## [文書の抜粋]
++++

4度のグランドスラム優勝に、社会的な発信力。日本人の母とハイチ系アメリカ人の父を持つ大坂なおみ(24)は今や多様性の象徴と言える。フリーライターの内田暁氏が、7年前のインタビューを回想する。
「私のお母さんは、スピードスケートのトップ選手だったの」
そう聞かされて「そうなの!?」と驚くこちらの反応に、彼女は慌てて「ジョークよ、ジョーク!」と前言撤回した。日本のメディアから取材を受ける機会は、まだ少なかった時分だったろう。たどたどしい英語で質問するこちらの気持ちを、彼女は和まそうとしてくれているようだった。
その後も「ジョークよ」発言は幾度か飛び出すも、基本的にはこちらの真意を探り、自分の想いを的確に表す言葉を探しながら、真摯に質問に答えてくれたと記憶している。
特に印象に残ったのは、彼女が、セリーナ・ウィリアムズに憧れた理由を明かした時。インディアンウェルズという、人口の大半が白人の町で開催された大会での、ある有名な“事件”がきっかけだったという。

++++

## [データ抜粋]
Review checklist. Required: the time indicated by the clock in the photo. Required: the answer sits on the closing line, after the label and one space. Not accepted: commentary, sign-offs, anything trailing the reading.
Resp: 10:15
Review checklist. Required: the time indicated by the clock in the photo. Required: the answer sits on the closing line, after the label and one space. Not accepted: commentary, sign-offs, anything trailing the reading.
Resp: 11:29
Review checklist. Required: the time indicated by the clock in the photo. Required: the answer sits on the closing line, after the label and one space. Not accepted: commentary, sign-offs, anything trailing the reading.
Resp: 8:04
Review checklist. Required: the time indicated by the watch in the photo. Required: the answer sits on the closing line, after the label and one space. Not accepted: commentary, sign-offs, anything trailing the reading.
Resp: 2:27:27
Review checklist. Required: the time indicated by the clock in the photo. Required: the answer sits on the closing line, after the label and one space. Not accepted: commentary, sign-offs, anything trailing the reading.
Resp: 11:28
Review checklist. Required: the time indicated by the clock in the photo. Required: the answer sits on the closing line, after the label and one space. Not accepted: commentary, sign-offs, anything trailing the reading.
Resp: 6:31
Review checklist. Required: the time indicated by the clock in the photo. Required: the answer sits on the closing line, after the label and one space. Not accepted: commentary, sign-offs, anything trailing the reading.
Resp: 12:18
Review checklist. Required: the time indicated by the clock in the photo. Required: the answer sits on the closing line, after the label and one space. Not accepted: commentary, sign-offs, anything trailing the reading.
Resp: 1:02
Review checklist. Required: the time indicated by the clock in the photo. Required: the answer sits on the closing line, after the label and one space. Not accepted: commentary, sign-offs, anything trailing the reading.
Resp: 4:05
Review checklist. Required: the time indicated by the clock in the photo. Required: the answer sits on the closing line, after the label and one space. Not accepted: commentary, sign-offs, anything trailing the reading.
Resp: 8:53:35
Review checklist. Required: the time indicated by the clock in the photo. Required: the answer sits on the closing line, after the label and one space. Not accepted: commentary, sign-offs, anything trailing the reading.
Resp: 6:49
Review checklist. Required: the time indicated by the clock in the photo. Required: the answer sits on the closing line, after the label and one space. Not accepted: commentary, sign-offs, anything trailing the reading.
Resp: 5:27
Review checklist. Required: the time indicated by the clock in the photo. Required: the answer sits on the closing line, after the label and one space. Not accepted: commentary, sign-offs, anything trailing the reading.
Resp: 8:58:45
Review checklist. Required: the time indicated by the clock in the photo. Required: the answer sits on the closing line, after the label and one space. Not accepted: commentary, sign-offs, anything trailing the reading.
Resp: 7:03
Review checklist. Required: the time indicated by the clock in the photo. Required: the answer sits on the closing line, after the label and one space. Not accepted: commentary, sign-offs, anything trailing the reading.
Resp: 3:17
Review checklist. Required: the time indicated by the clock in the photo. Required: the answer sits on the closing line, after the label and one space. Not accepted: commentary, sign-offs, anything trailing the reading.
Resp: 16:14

++++

## [取り組む問題]
• 1. 大坂なおみに関する文章について、次の問いに答えてください。
(a) 大坂なおみの年齢は何歳と書かれていますか。
(b) 彼女がジョークとして語った母親の経歴は何ですか。
(c) セリーナ・ウィリアムズに憧れるきっかけとなった"事件"は、どの町で開催された大会でのものですか。
• 2. レコードから、文字列"watch"を含む行をすべて見つけて書き写してください。大文字と小文字は区別します。

## [設問別の解答]
• 1.
(a) 24歳です。
(b) スピードスケートのトップ選手だったというものです。
(c) インディアンウェルズです。

• 2.
Review checklist. Required: the time indicated by the watch in the photo. Required: the answer sits on the closing line, after the label and one space. Not accepted: commentary, sign-offs, anything trailing the reading.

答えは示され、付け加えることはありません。